Everything from the line that contains "2016 na D.O. Ribeiro na parroquia de" to the final line of the data, both ends included, must be set down exactly, apart from the pictures.

- Entries provided
━━━━━━
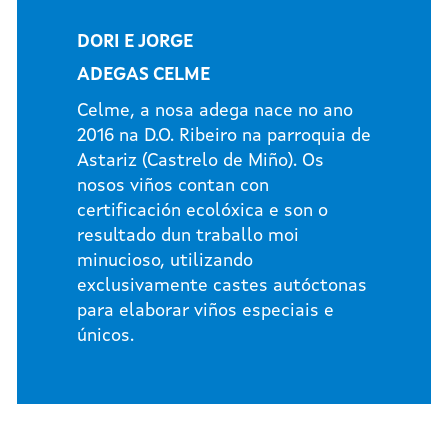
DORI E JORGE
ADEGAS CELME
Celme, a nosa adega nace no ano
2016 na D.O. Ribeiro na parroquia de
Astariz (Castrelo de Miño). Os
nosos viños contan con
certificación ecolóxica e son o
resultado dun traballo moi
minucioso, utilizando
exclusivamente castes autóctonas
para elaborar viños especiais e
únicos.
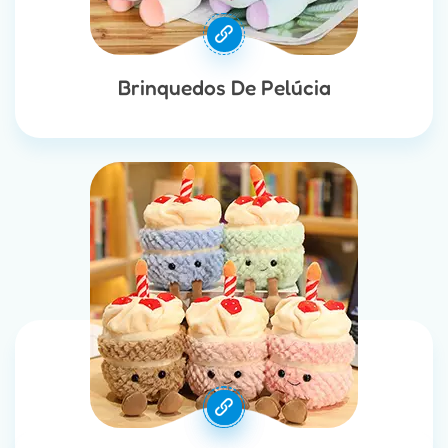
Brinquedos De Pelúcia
━━━━━━
- Answer to this task
2016 na D.O. Ribeiro na parroquia de
Astariz (Castrelo de Miño). Os
nosos viños contan con
certificación ecolóxica e son o
resultado dun traballo moi
minucioso, utilizando
exclusivamente castes autóctonas
para elaborar viños especiais e
únicos.
Brinquedos De Pelúcia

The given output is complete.